Several forces likely contribute to this divergence. Economic insecurity among young and middle-aged men remains widespread, particularly outside stable employment tracks. High housing costs, long working hours, and persistent expectations surrounding the male breadwinner role further complicate marriage prospects. International marriage once offset some of these pressures, but that channel has largely dried up in recent years.
The result is a marriage landscape in which men’s entry into family life has become increasingly uncertain, while women’s retreat from marriage appears slower but no less enduring.
Why this matters beyond marriage
The decline of marriage is not merely a cultural shift; it marks a demographic turning point. In South Korea, where childbearing still occurs overwhelmingly within marriage, population policies have often approached low fertility through the lens of marital formation. As marriage becomes less common, the demographic leverage of policies centered on marital formation weakens.
South Korea’s experience also offers lessons beyond its borders. Across East Asia, marriage remains institutionally central yet increasingly difficult to attain.
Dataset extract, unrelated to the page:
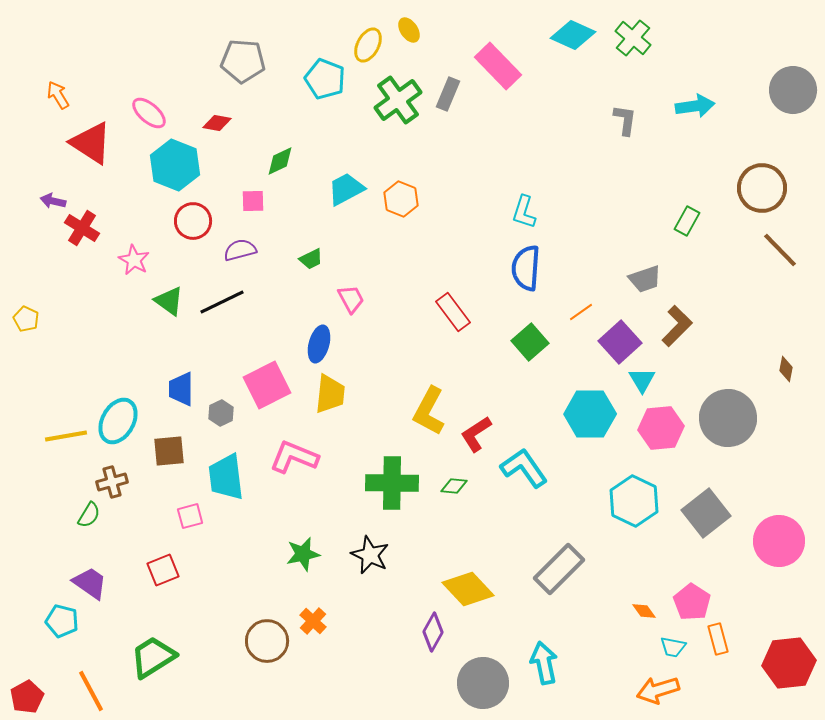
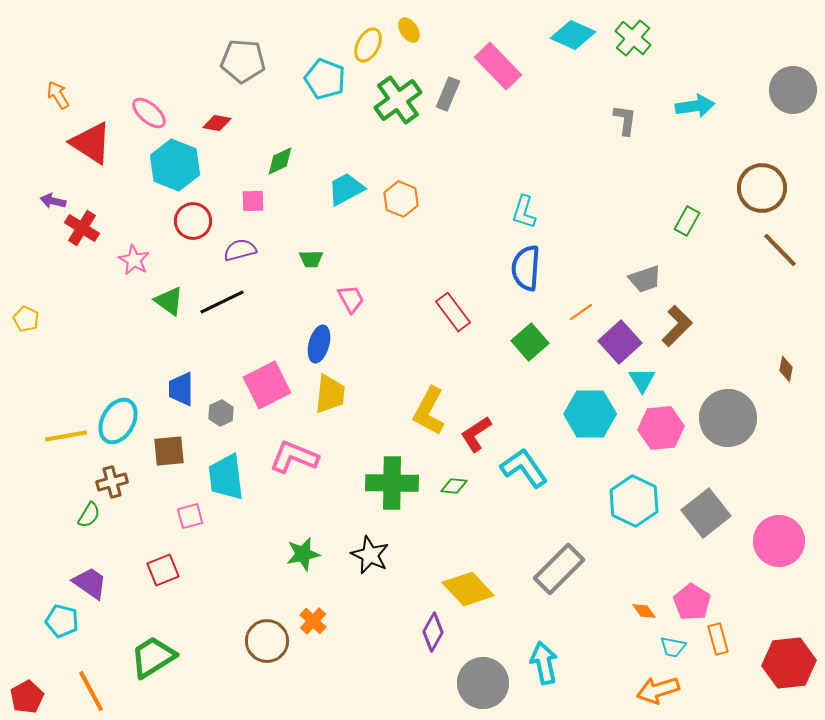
green trapezoid at (311, 259): rotated 25 degrees clockwise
When entry into marriage itself becomes less assured, family formation stalls, not simply through delayed parenthood, but also through a growing absence of children (Raymo et al. 2015).
The distinction between temporary delay and long-term retreat matters. In Korea’s case, the evidence points clearly to the latter. Marriage is no longer a near-universal institution, and the demographic consequences of that shift are already becoming visible.
References
Jones, G., & Gu, X. (2023). Men’s marriage trends in Asia: Changes and continuities. Journal of Family Issues, 45(5), 1279–1304.
Raymo, J. M., Park, H., Xie, Y., & Yeung, W. J. (2015). Marriage and family in East Asia: Continuity and change. Annual Review of Sociology, 41, 471–492.
Sobotka, T., Zeman, K., Castro, R., & Brzozowska, Z. (2024). Pandemic roller-coaster? Birth trends in higher-income countries during the COVID-19 pandemic. Population and Development Review, 50(1), 1–4.
Yoo, S. H. (2026). Tracking the decline of first marriage in South Korea: Timing, quantum decline, and pandemic disruptions. Demographic Research, 54(3), 71–86.